# [RECORDS TO PROCESS]
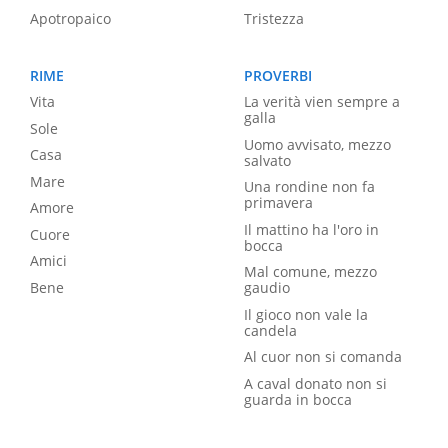
Apotropaico
Tristezza
RIME
PROVERBI
Vita
La verità vien sempre a
galla
Sole
Uomo avvisato, mezzo
Casa
salvato
Mare
Una rondine non fa
primavera
Amore
Il mattino ha l'oro in
Cuore
bocca
Amici
Mal comune, mezzo
Bene
gaudio
Il gioco non vale la
candela
Al cuor non si comanda
A caval donato non si
guarda in bocca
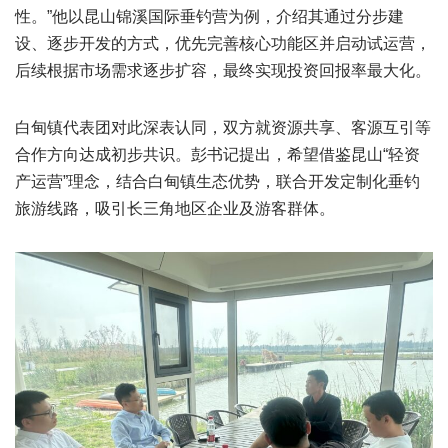
性。”他以昆山锦溪国际垂钓营为例，介绍其通过分步建
设、逐步开发的方式，优先完善核心功能区并启动试运营，
后续根据市场需求逐步扩容，最终实现投资回报率最大化。
白甸镇代表团对此深表认同，双方就资源共享、客源互引等
合作方向达成初步共识。彭书记提出，希望借鉴昆山“轻资
产运营”理念，结合白甸镇生态优势，联合开发定制化垂钓
旅游线路，吸引长三角地区企业及游客群体。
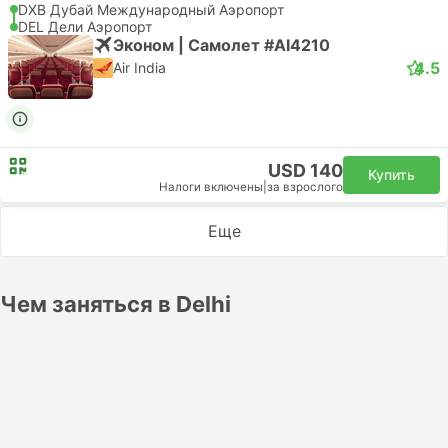
DXB Дубай Международный Аэропорт
DEL Дели Аэропорт
Эконом | Самолет #AI4210
4.5
Air India
USD 140
Купить
Налоги включены
|
за взрослого
Еще
Чем заняться в Delhi
Powered by
GetYourGuide
Расписание авиарейсов из Дубай в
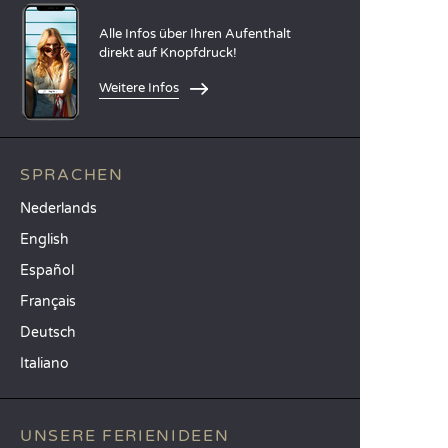
Alle Infos über Ihren Aufenthalt
direkt auf Knopfdruck!
Weitere Infos
SPRACHEN
Nederlands
English
Español
Français
Deutsch
Italiano
UNSERE FERIENIDEEN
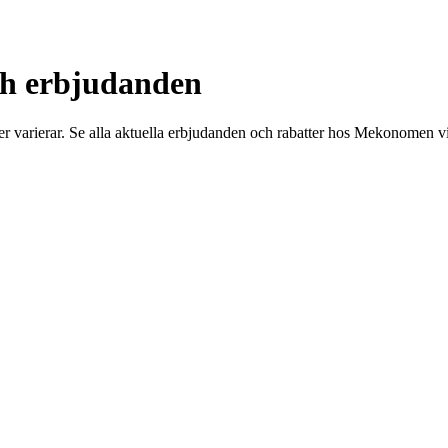
ch erbjudanden
varierar. Se alla aktuella erbjudanden och rabatter hos Mekonomen v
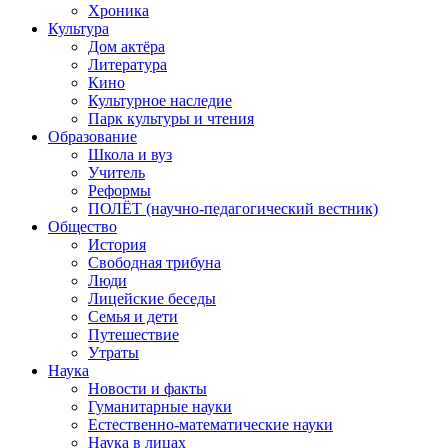
Хроника
Культура
Дом актёра
Литература
Кино
Культурное наследие
Парк культуры и чтения
Образование
Школа и вуз
Учитель
Реформы
ПОЛЁТ (научно-педагогический вестник)
Общество
История
Свободная трибуна
Люди
Лицейские беседы
Семья и дети
Путешествие
Утраты
Наука
Новости и факты
Гуманитарные науки
Естественно-математические науки
Наука в лицах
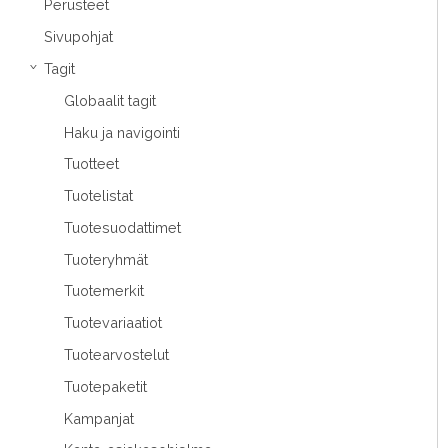
Perusteet
Sivupohjat
Tagit
›
Globaalit tagit
Haku ja navigointi
Tuotteet
Tuotelistat
Tuotesuodattimet
Tuoteryhmät
Tuotemerkit
Tuotevariaatiot
Tuotearvostelut
Tuotepaketit
Kampanjat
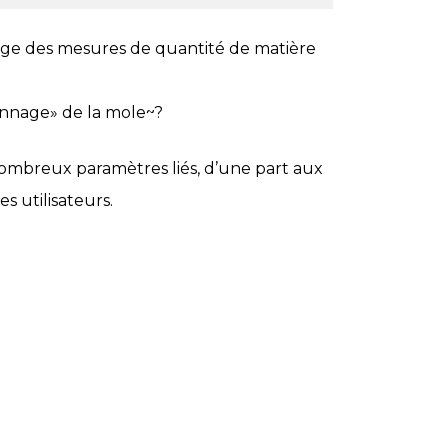
nage des mesures de quantité de matière
onnage» de la mole~?
nombreux paramètres liés, d’une part aux
s utilisateurs.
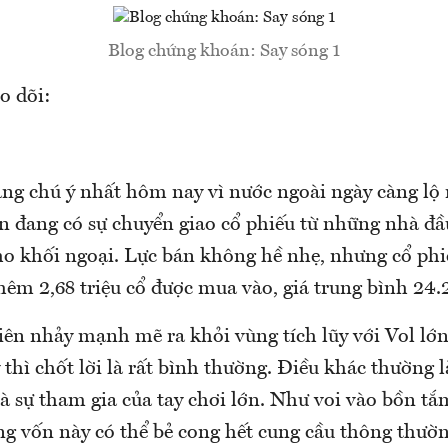
Blog chứng khoán: Say sóng 1
o dõi:
áng chú ý nhất hôm nay vì nước ngoài ngày càng lộ
n đang có sự chuyển giao cổ phiếu từ những nhà đầ
ho khối ngoại. Lực bán không hề nhẹ, nhưng cổ ph
Thêm 2,68 triệu cổ được mua vào, giá trung bình 24.
ên nhảy mạnh mẽ ra khỏi vùng tích lũy với Vol lớn.
hì chốt lời là rất bình thường. Điều khác thường l
à sự tham gia của tay chơi lớn. Như voi vào bồn tắm
g vốn này có thể bẻ cong hết cung cầu thông thườn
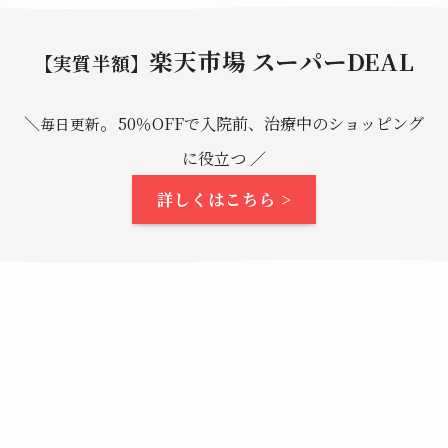
楽天市場 スーパーDEAL
【実質半額】
。
＼
50％OFFで入院前、治療中のショッピング
毎日更新
に役立つ ／
詳しくはこちら >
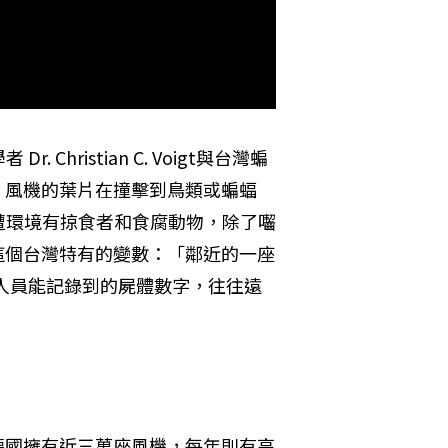
ristian C. Voigt與台灣蝙
指出，風機的葉片在撞擊到鳥類或蝙蝠
遭環境有掠食者和食腐動物，除了囓
狗」這個台灣特有的變數：「鄰近的一座
人員能記錄到的屍體數字，往往遠
死；德國擁有近三萬座風機，每年則有高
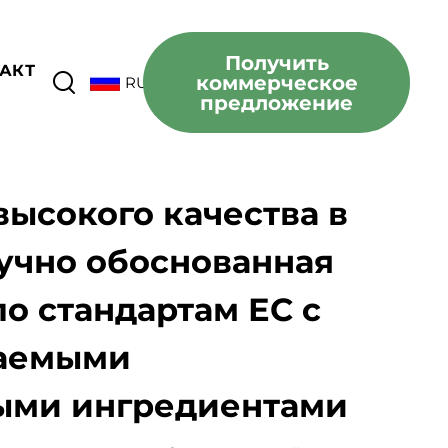
Получить
АКТ
коммерческое
RU
предложение
высокого качества в
аучно обоснованная
о стандартам ЕС с
аемыми
ыми ингредиентами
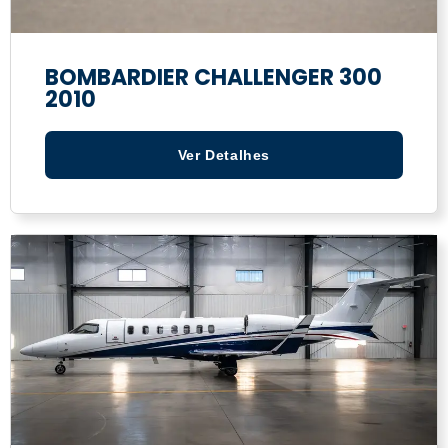
BOMBARDIER CHALLENGER 300
2010
Ver Detalhes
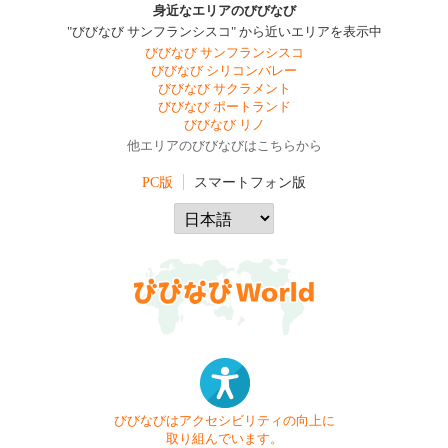
身近なエリアのびびなび
"びびなび サンフランシスコ" から近いエリアを表示中
びびなび サンフランシスコ
びびなび シリコンバレー
びびなび サクラメント
びびなび ポートランド
びびなび リノ
他エリアのびびなびはこちらから
PC版
スマートフォン版
びびなびはアクセシビリティの向上に
取り組んでいます。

# [WHAT TO WORK ON]
Please find each line in the listing above that contains the word "bình", and copy those lines out.

# [TASK RESPONSE]
Thêm 2,68 triệu cổ được mua vào, giá trung bình 24.
hì chốt lời là rất bình thường. Điều khác thường l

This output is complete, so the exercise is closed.